OSF 4: How to handle Users and Roles in an OBA
[OBA Solution Framework Index]
Consider a team that is trying to deliver an OBA for a particular business process (e.g. to manage procurement). This could be an internal in-house IT development team building a standardized business process for enterprise-wide deployment, or it could be a solution provider who is building a packaged application to sell to customers. In either case, development of the OBA is a separate, decoupled activity from actual deployment of the OBA. So the solution provider will not know the end users at the time that the solution is being built. Instead the solution provider should work in terms of personas and roles, and package OBA artifacts (e.g. document templates, reports, dashboards, actions, workflows) accordingly. Doing this in the form of an OBA actually makes it easy to customize the business solution at the time of deployment, to manage change post-deployment, and for end users to personalize the solution extensively at any time.
In most business processes, people and systems interact by exchanging documents.

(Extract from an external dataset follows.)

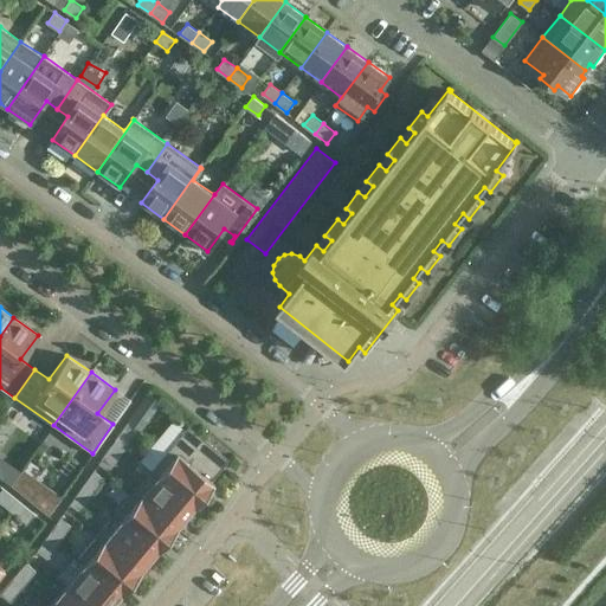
[(135,431),(126,424),(114,440),(123,447),(135,431)]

It should be straightforward for a business analyst to identify the roles that make up the process, and to create personas for these roles. For example:
Name: Alicia Role: Purchasing Agent
“I order materials and supplies. I follow up on PO confirmations and partial receipts. I also research suppliers to get the best quality products at the lowest price.”
Name: Eduardo Role: Order Processor
“I am responsible for the physical entry of orders as well as other sales support tasks. I take orders passed to me by the sales rep as well as repeat orders directly from customers.”
For each persona, it should be possible to inventory their needs for this business process:
- Document templates (e.g. forms, spreadsheets)
- Metrics, reports, dashboards
- Workflows
- Task lists
- List of alerts / exceptions / notifications to be monitored
These artifacts can be built into a set of role specific SharePoint personalization sites - one for each persona. These sites could then be packaged as a set of Site Template files (i.e. .stp files) that make up the business process. During deployment of the solution at the end customer site, the SharePoint administrator would deploy these site templates, and then create personalization sites from these on the shared services provider using the admin console.
What is the advantage of this? This allows end users to automatically discover links to role specific sites on their personal 'My Site's. This can be set up after deployment, by the SharePoint administrator, who would set up 'audiences' that map to each role in the deployed solution through rules on properties stored on User Profiles. Then the personalization sites could be configured through the admin console, to automatically appear on 'My Sites' for those users who fall in each of the configured 'audiences'.